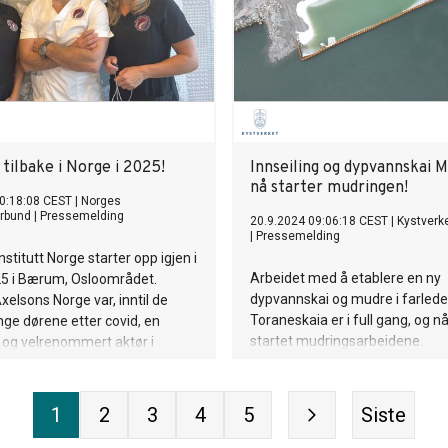
tilbake i Norge i 2025!
Innseiling og dypvannskai M
nå starter mudringen!
0:18:08 CEST
|
Norges
rbund
|
Pressemelding
20.9.2024 09:06:18 CEST
|
Kystverk
|
Pressemelding
stitutt Norge starter opp igjen i
Arbeidet med å etablere en ny
25 i Bærum, Osloområdet.
dypvannskai og mudre i farlede
xelsons Norge var, inntil de
Toraneskaia er i full gang, og nå
ge dørene etter covid, en
startet mudringsarbeidene.
n og velrenommert aktør i
Deponiområdet er ferdigstilt, og 
n av fagsterke, profesjonelle
for å sikre en effektiv og trygg
 massører. Nå videreføres
gjennomføring av mudringen er
 nye eiere, og med denne
1
2
3
4
5
Siste
lass igjen vil nye
denter kunne dekke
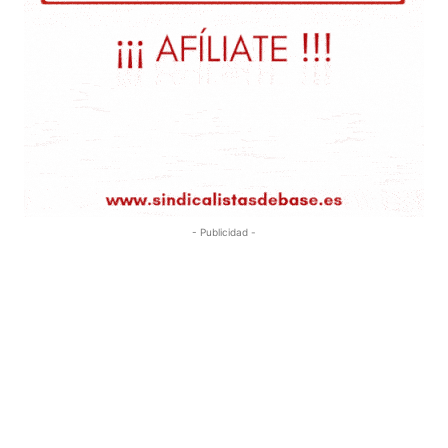
- Publicidad -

━━━━

*TRY IT*. The expected answer is the full listing above, transcribed exactly and without pictures.

*OUTPUT BELOW*.
tilbake i Norge i 2025!
Innseiling og dypvannskai M
nå starter mudringen!
0:18:08 CEST
|
Norges
rbund
|
Pressemelding
20.9.2024 09:06:18 CEST
|
Kystverk
|
Pressemelding
stitutt Norge starter opp igjen i
Arbeidet med å etablere en ny
25 i Bærum, Osloområdet.
dypvannskai og mudre i farlede
xelsons Norge var, inntil de
Toraneskaia er i full gang, og nå
ge dørene etter covid, en
startet mudringsarbeidene.
n og velrenommert aktør i
Deponiområdet er ferdigstilt, og 
n av fagsterke, profesjonelle
for å sikre en effektiv og trygg
 massører. Nå videreføres
gjennomføring av mudringen er
 nye eiere, og med denne
1
2
3
4
5
Siste
lass igjen vil nye
denter kunne dekke
- Publicidad -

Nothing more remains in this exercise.